• [What the task requires]
Return a copy of every line in the records that includes the word "sublabel".
____
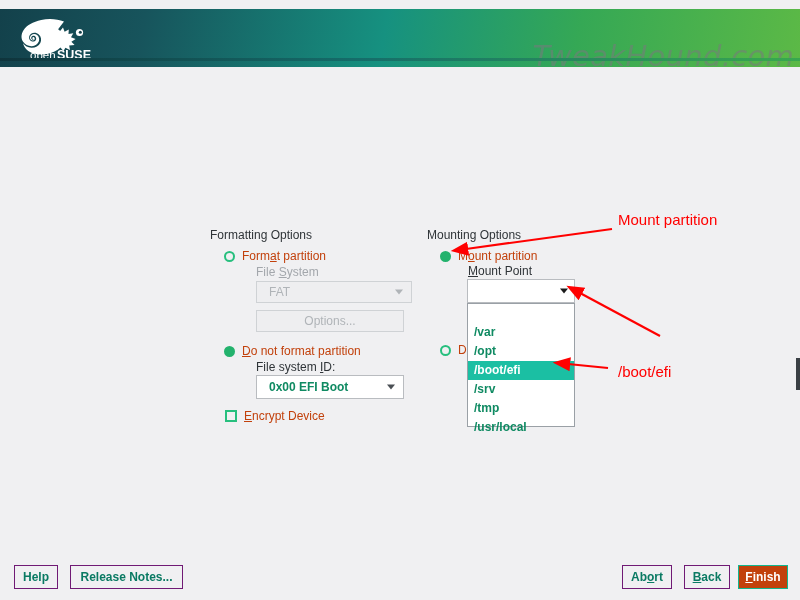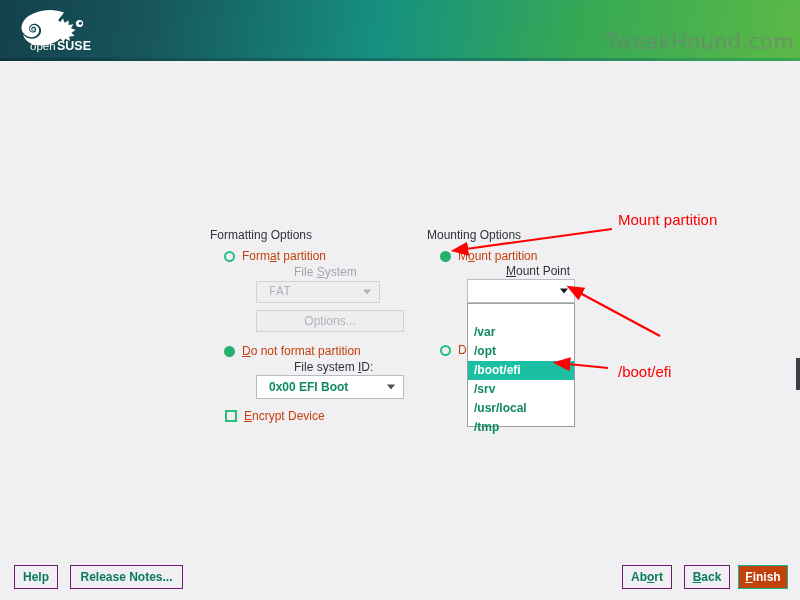--- a/index.html
+++ b/index.html
@@ -9,37 +9,38 @@
     width: 800px; height: 600px;
     background: #f0f0f2;
     font-family: "Liberation Sans", "DejaVu Sans", sans-serif;
     overflow: hidden;
     position: relative;
   }
   #root { position: relative; width: 800px; height: 600px; }
 
   
   .banner {
-    position: absolute; left: 0; top: 0; width: 800px; height: 58px;
+    position: absolute; left: 0; top: 9px; width: 800px; height: 58px;
     background: linear-gradient(100deg, #13414b 0%, #17545c 18%, #169180 48%, #35a855 72%, #5cb946 100%);
     overflow: hidden;
   }
   .banner-underline {
     position: absolute; left: 0; top: 58px; width: 800px; height: 3px;
     background: linear-gradient(100deg, #0f343c 0%, #156d6a 45%, #39a84f 100%);
   }
   .logo {
     position: absolute; left: 12px; top: 4px; width: 92px; height: 50px;
   }
   .watermark {
     position: absolute; right: 6px; top: 30px;
-    font-size: 21px; letter-spacing: .3px;
+    font-size: 29px; letter-spacing: .3px;
     color: rgba(120,120,125,0.55);
     font-family: "DejaVu Sans", sans-serif;
     white-space: nowrap;
+    font-style: italic;
   }
 
   
   .page-title {
     position: absolute; left: 20px; top: 72px;
     font-size: 26px; color: #32373c; font-weight: 400;
     letter-spacing: .2px;
   }
 
   
@@ -56,21 +57,21 @@
     border: 2px solid #27bf7e; box-sizing: border-box;
     background: #f0f0f2; flex: 0 0 auto;
   }
   .radio.on { background: #23b26d; border-color: #23b26d; }
   .radio-label {
     margin-left: 7px; font-size: 12px; color: #c2410c; white-space: nowrap;
   }
   .mn { text-decoration: underline; }
 
   .sublabel {
-    position: absolute; font-size: 12px; color: #2f3438; margin-left: 38px;
+    position: absolute; font-size: 12px; color: #2f3438;
   }
   .sublabel.dim { color: #a3a7ac; }
 
   .combo {
     position: absolute; box-sizing: border-box;
     background: #ffffff; border: 1px solid #b9bcc0;
     display: flex; align-items: center;
     font-size: 12px; color: #0f8a62; font-weight: bold;
     padding-left: 12px;
   }
@@ -157,21 +158,21 @@
 
   <div class="group-title" id="fmt-title">Formatting Options</div>
 
   <div class="row" style="left:224px; top:249px;">
     <span class="radio"></span>
     <span class="radio-label"><span>Form</span><span class="mn">a</span><span>t partition</span></span>
   </div>
 
   <div class="sublabel dim" style="left:256px; top:265px;"><span>File </span><span class="mn">S</span><span>ystem</span></div>
 
-  <div class="combo disabled" style="left:256px; top:281px; width:124px; height:22px;font-family:Liberation Mono, monospace;">
+  <div class="combo disabled" style="left:256px; top:281px; width:156px; height:22px;">
     <span>FAT</span>
     <span class="arrow"></span>
   </div>
 
   <div class="btn-disabled" style="left:256px; top:310px; width:148px; height:22px;">
     <span>Options...</span>
   </div>
 
   <div class="row" style="left:224px; top:344px;">
     <span class="radio on"></span>
@@ -208,22 +209,22 @@
     <span class="radio"></span>
     <span class="radio-label">Do</span>
   </div>
 
   <div class="popup" id="mount-point-popup">
       <div class="popup-item blank"></div>
       <div class="popup-item">/var</div>
       <div class="popup-item">/opt</div>
       <div class="popup-item sel">/boot/efi</div>
       <div class="popup-item">/srv</div>
+      <div class="popup-item">/tmp</div>
       <div class="popup-item">/usr/local</div>
-      <div class="popup-item">/tmp</div>
     </div>
 
   <svg id="anno-arrows">
     <defs>
       <marker id="ahead" markerWidth="9" markerHeight="9" refX="1" refY="3.2" orient="auto">
         <path d="M0,0 L0,6.4 L8,3.2 z" fill="#ff0000"></path>
       </marker>
     </defs>
     <line x1="612" y1="229" x2="466" y2="249" stroke="#ff0000" stroke-width="2.2" marker-end="url(#ahead)"></line>
     <line x1="660" y1="336" x2="580" y2="293" stroke="#ff0000" stroke-width="2.2" marker-end="url(#ahead)"></line>

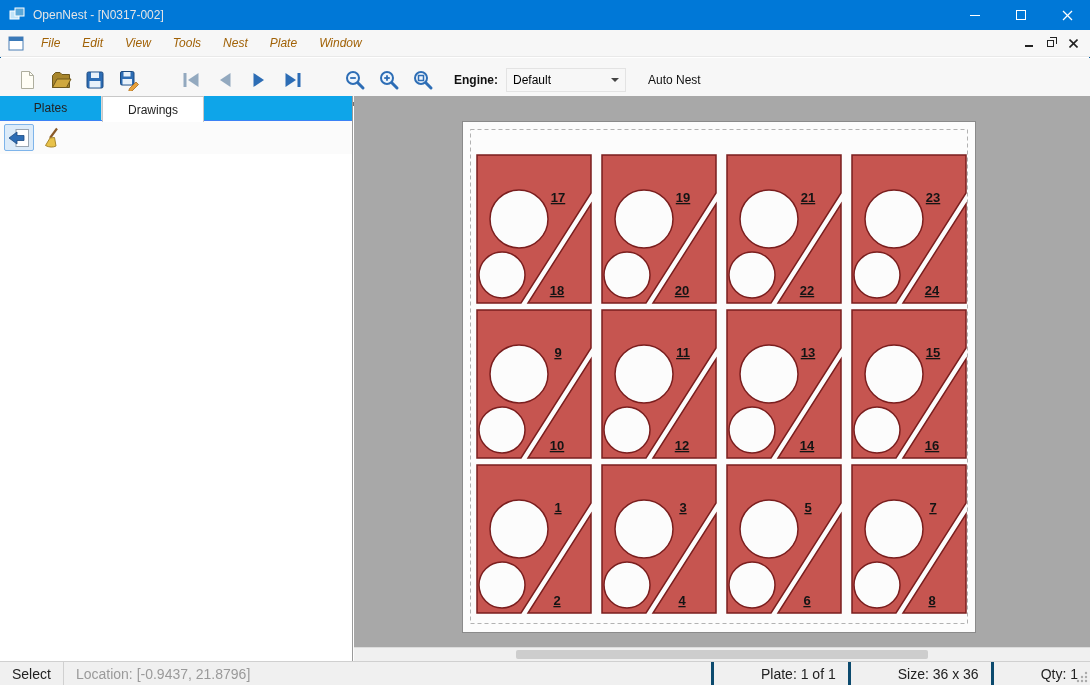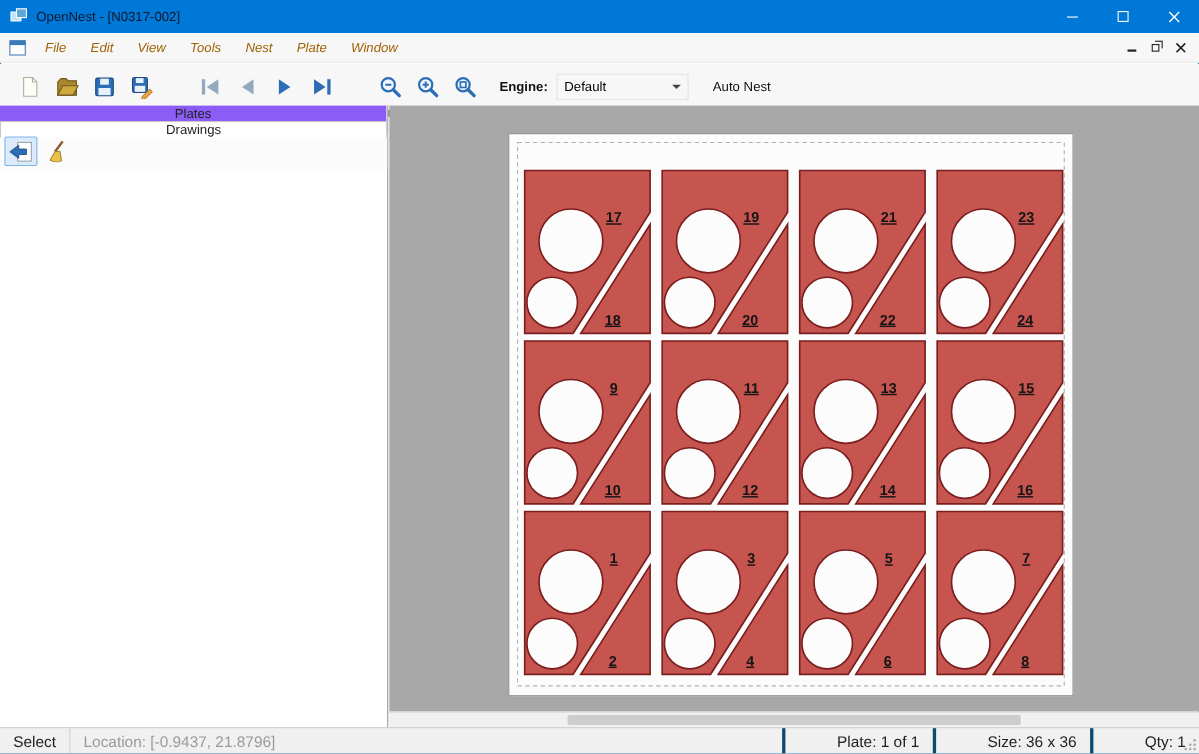--- a/index.html
+++ b/index.html
@@ -3,55 +3,55 @@
 <meta charset="utf-8">
 <style>
   * { margin:0; padding:0; box-sizing:border-box; }
   html,body { width:1090px; height:685px; overflow:hidden;
     font-family:"Liberation Sans","DejaVu Sans",sans-serif; font-size:12px; background:#fff;
     position:relative; }
   body { box-shadow: inset 0 0 0 1px #005a9e; }
 
   
   .titlebar { position:absolute; top:0; left:0; right:0; height:30px;
-    background:var(--titlebar-bg,#0078d7); color:#0f172a; display:flex; align-items:center; }
+    background:var(--titlebar-bg,#0078d7); color:#e5e5e5; display:flex; align-items:center; }
   .app-icon { margin:0 8px 0 9px; }
   .title-text { font-size:12px; }
   .win-controls { margin-left:auto; display:flex; height:100%; }
   .win-btn { width:46px; height:100%; display:flex; align-items:center; justify-content:center; }
   .glyph-min { width:10px; height:0; border-bottom:1px solid #fff; }
   .glyph-max { width:10px; height:10px; border:1px solid #fff; }
 
   
   .menubar { position:absolute; top:30px; left:0; right:0; height:27px; background:#f7f7f7;
     display:flex; align-items:center; border-bottom:1px solid #e9e9e9; }
   .mdi-icon { margin:0 6px 0 8px; }
   .menu-item { padding:0 11px; height:100%; display:flex; align-items:center; color:#a16207; cursor:default;font-style:italic; }
   .mdi-controls { margin-left:auto; display:flex; align-items:center; height:100%; padding-right:6px; }
   .mdi-btn { width:22px; height:100%; display:flex; align-items:center; justify-content:center; }
   .mmin { width:8px; height:0; border-bottom:2px solid #222; margin-top:6px; }
   .mrest { width:7px; height:7px; border:1px solid #222; box-shadow:2px -2px 0 -0px #f7f7f7, 3px -3px 0 0px #222; margin-right:2px; }
 
   
   .toolbar { position:absolute; top:58px; left:0; right:0; height:48px; background:#f7f7f7;
-    border-bottom:6px solid #737373; display:flex; align-items:center; }
+    border-bottom:4px solid #737373; display:flex; align-items:center; }
   .tb-btn { width:34px; height:32px; display:flex; align-items:center; justify-content:center; border-radius:2px; }
   .tb-gap { width:28px; }
   .tb-first { margin-left:10px; }
   .engine-label { font-weight:bold; margin-left:14px; color:#111; }
   .engine-combo { width:120px; height:24px; margin-left:8px; background:#f7f7f7;
     display:flex; align-items:center; justify-content:space-between; padding:0 6px; border:1px solid #e3e3e3; }
   .combo-arrow { width:0; height:0; border-left:4px solid transparent; border-right:4px solid transparent;
     border-top:4px solid #444; }
   .autonest { margin-left:16px; color:#111; padding:4px 6px; }
 
   
   .sidebar { position:absolute; top:96px; left:0; width:353px; bottom:24px; background:#fff;
     border-right:1px solid #9a9a9a; }
-  .tabs { height:25px; background:#8b5cf6; border-bottom:1px solid #3b82f6; display:flex;flex-direction:column; }
+  .tabs { height:25px; background:#0ea5e9; border-bottom:1px solid #3b82f6; display:flex; }
   .tab { min-width:102px; padding:0 14px; display:flex; align-items:center; justify-content:center;
     color:#222; border-right:1px solid #d9d9d9; }
   .tab.active { background:#fff; border:1px solid #c8c8c8; border-bottom:none; height:26px; font-weight:normal; }
   .side-toolbar { height:33px; display:flex; align-items:center; padding:0 4px; background:#fbfbfb; }
   .side-btn { width:30px; height:27px; display:flex; align-items:center; justify-content:center;
     border:1px solid transparent; border-radius:2px; margin-right:4px; }
   .side-btn.highlighted { border:1px solid #7eb4ea; background:#dcebf9; }
   .drawing-item { height:87px; background:var(--selection-bg,#fcfce2); display:flex; align-items:center;
     padding:8px; border-bottom:1px solid #eeeedd; }
   .thumb { flex:0 0 auto; }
____
• [Reply to the task]
   .sublabel {
   .sublabel.dim { color: #a3a7ac; }
   <div class="sublabel dim" style="left:256px; top:265px;"><span>File </span><span class="mn">S</span><span>ystem</span></div>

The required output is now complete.